A team of Canadian physicians has just reported an especially gruesome example of what can go wrong when desperate patients chase after lastditch cures in what’s known as stem cell tourism. Their subject is a 38-year-old Newfoundland man who became a paraplegic after a trampoline accident at the age of 20 injured his spinal column.
Six years later, he traveled to Portugal for a stem cell treatment. Doctors there transplanted olfactory mucosal cells drawn from his upper nasal passages into the site of his spinal injury. He never got better, but years later started getting worse.

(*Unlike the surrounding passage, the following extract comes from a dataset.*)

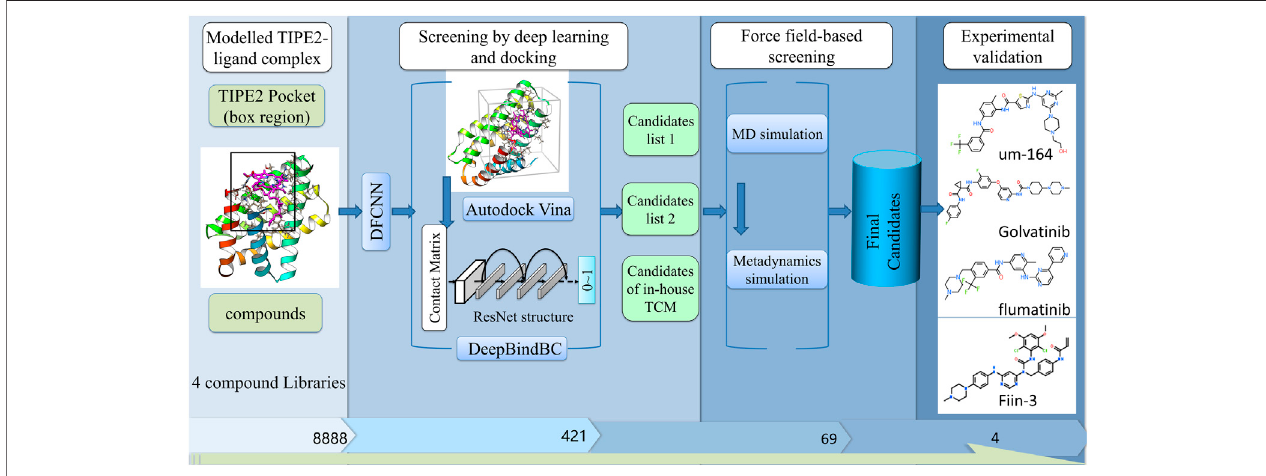
FIGURE 1 | The diagram of our screening pipeline. The screening procedures include preliminary screening by deep learning and docking, fi ne screening by force fi eld-based methods, and fi ne experimental validation.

Doctors at Memorial University of Newfoundland discovered that the olfactory cells had never differentiated into neuronal cells, as the Portuguese clinic apparently expected, but kept growing on their own, producing a tumor of nasal cells that’s now too large to be surgically removed.
“This was a young man with a life-altering injury and would have tried anything for a chance to walk again,” Nanette Hache, one of the physicians, told me. The Portuguese operation cost $50,000, plus possibly that much more for travel, accommodations and postoperative support. The doctors published (with the patient’s consent) “because we want to make sure the same thing doesn’t happen to anyone else.”

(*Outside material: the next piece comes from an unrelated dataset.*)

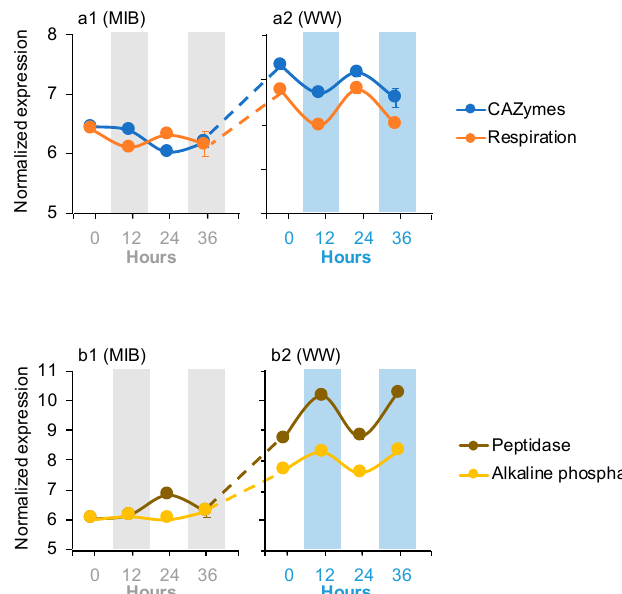
Figure 3. Averages of the normalized microbiome gene expression values based on variance stabilizing transformation in DeSeq2 related to ( a ) carbohydrate-active enzymes and microbiome organism respiration, and ( b ) peptidases and alkaline phosphatase. Gray bars and blue bars indicate dark condition samples in the MIB and WW, respectively. The error bar represents the standard error of the gene expression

As many as three other similar cases have been identified in scientific journal reports, according to Leigh Turner, a bioethicist at the University of Minnesota who has been tracking the proliferation of unproven stem cell treatments for several years. All went to the same clinic in Portugal, which has claimed to have treated more than 120 patients.
Medical experts have started warning in earnest of the hazards of stem cell tourism. As regulators in the U.S., Canada and parts of Europe have cracked down on promoters of stem cell treatments that have no scientific validity, clinics in less-regulated locales have stepped into the void. These promoters are not only relatively unaccountable to government oversight, they often can avoid reporting negative outcomes of their handiwork that might warn off potential victims.